Manufacturing Economics of Plant-Made Biologics: Case Studies in Therapeutic and Industrial Enzymes

1Intrucept Biomedicine LLC, 2695 13th Street, Sacramento, CA 95818, USA
2Department of Chemical Engineering and Materials Science, University of California, 1 Shields Avenue, Davis, CA 95616, USA

Received 7 December 2013; Accepted 28 February 2014; Published 29 May 2014

Academic Editor: Qiang “Shawn” Chen

Copyright © 2014 Daniel Tusé et al. This is an open access article distributed under the Creative Commons Attribution License, which permits unrestricted use, distribution, and reproduction in any medium, provided the original work is properly cited.

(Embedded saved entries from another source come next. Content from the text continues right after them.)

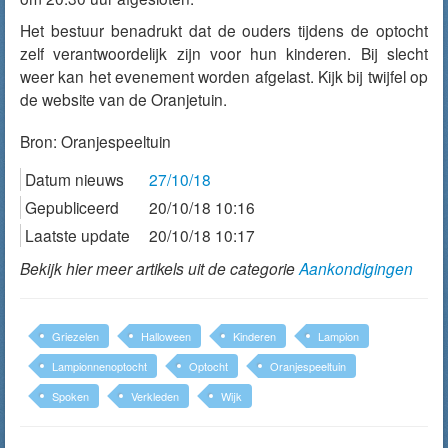
Het bestuur benadrukt dat de ouders tijdens de optocht
zelf verantwoordelijk zijn voor hun kinderen. Bij slecht
weer kan het evenement worden afgelast. Kijk bij twijfel op
de website van de Oranjetuin.
Bron:
Oranjespeeltuin
Datum nieuws
27/10/18
Gepubliceerd
20/10/18 10:16
Laatste update
20/10/18 10:17
Bekijk hier meer artikels uit de categorie
Aankondigingen
Griezelen
Halloween
Kinderen
Lampion
Lampionnenoptocht
Optocht
Oranjespeeltuin
Spoken
Verkleden
Wijk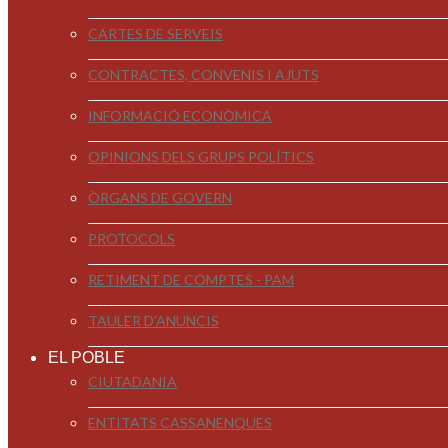
CARTES DE SERVEIS
CONTRACTES, CONVENIS I AJUTS
INFORMACIÓ ECONÒMICA
OPINIONS DELS GRUPS POLÍTICS
ÒRGANS DE GOVERN
PROTOCOLS
RETIMENT DE COMPTES - PAM
TAULER D'ANUNCIS
EL POBLE
CIUTADANIA
ENTITATS CASSANENQUES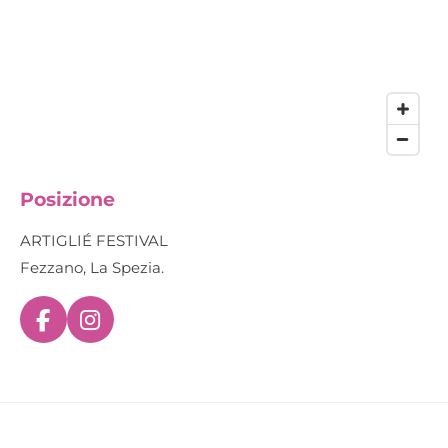
Posizione
ARTIGLIÉ FESTIVAL
Fezzano, La Spezia.
F
I
a
n
c
s
e
t
b
a
o
g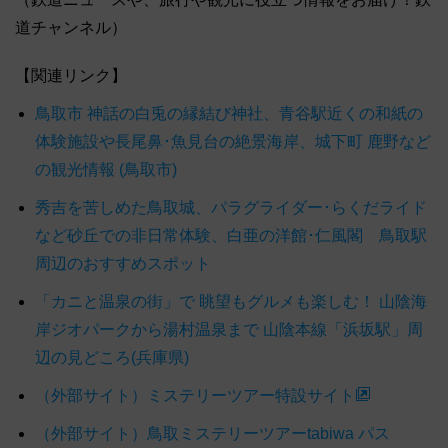
道チャンネル）
【関連リンク】
鳥取市 神話の白兎の縁結び神社、青谷駅近くの和紙の
体験施設や長尾鼻･魚見台の絶景海岸、城下町 鹿野など
の観光情報 (鳥取市)
秀吉を苦しめた鳥取城、パラグライダー･らくだライド
など砂丘での非日常体験、白亜の洋館･仁風閣 鳥取駅
周辺のおすすめスポット
「カニと温泉の街」で 眺望もグルメも楽しむ！ 山陰海
岸ジオパークから湯村温泉まで 山陰本線「浜坂駅」周
辺の見どころ(兵庫県)
（外部サイト）ミステリーツアー特設サイト
（外部サイト）鳥取ミステリーツアーtabiwa パス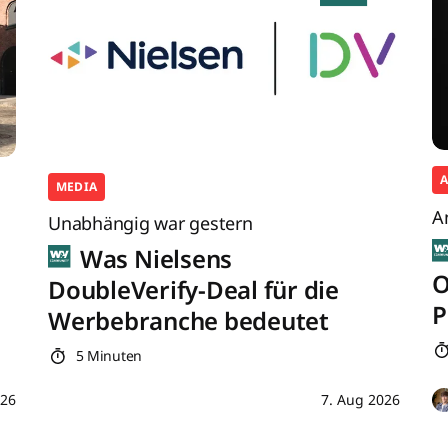
MEDIA
A
Unabhängig war gestern
Was Nielsens
O
DoubleVerify-Deal für die
P
Werbebranche bedeutet
5 Minuten
026
7. Aug 2026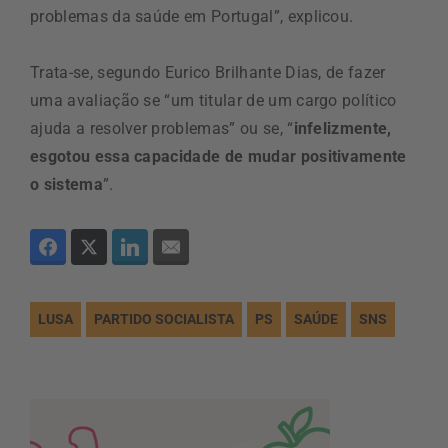
problemas da saúde em Portugal”, explicou.
Trata-se, segundo Eurico Brilhante Dias, de fazer
uma avaliação se “um titular de um cargo político
ajuda a resolver problemas” ou se, “
infelizmente,
esgotou essa capacidade de mudar positivamente
o sistema
”.
LUSA
PARTIDO SOCIALISTA
PS
SAÚDE
SNS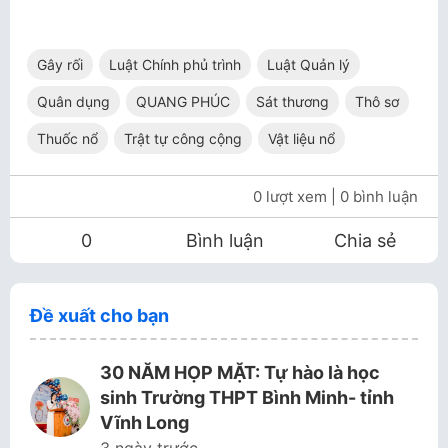
Gây rối
Luật Chính phủ trình
Luật Quản lý
Quân dụng
QUANG PHÚC
Sát thương
Thô sơ
Thuốc nổ
Trật tự công cộng
Vật liệu nổ
0 lượt xem
| 0 bình luận
0
Bình luận
Chia sẻ
Đề xuất cho bạn
30 NĂM HỌP MẶT: Tự hào là học
sinh Trường THPT Bình Minh- tỉnh
Vĩnh Long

Production of recombinant biologics in plants has received considerable attention as an alternative platform to traditional microbial and animal cell culture. Industrially relevant features of plant systems include proper eukaryotic protein processing, inherent safety due to lack of adventitious agents, more facile scalability, faster production (transient systems), and potentially lower costs. Lower manufacturing cost has been widely claimed as an intuitive feature of the platform by the plant-made biologics community, even though cost information resides within a few private companies and studies accurately documenting such an advantage have been lacking. We present two technoeconomic case studies representing plant-made enzymes for diverse applications: human butyrylcholinesterase produced indoors for use as a medical countermeasure and cellulases produced in the field for the conversion of cellulosic biomass into ethanol as a fuel extender. Production economics were modeled based on results reported with the latest-generation expression technologies on Nicotiana host plants. We evaluated process unit operations and calculated bulk active and per-dose or per-unit costs using SuperPro Designer modeling software. Our analyses indicate that substantial cost advantages over alternative platforms can be achieved with plant systems, but these advantages are molecule/product-specific and depend on the relative cost-efficiencies of alternative sources of the same product.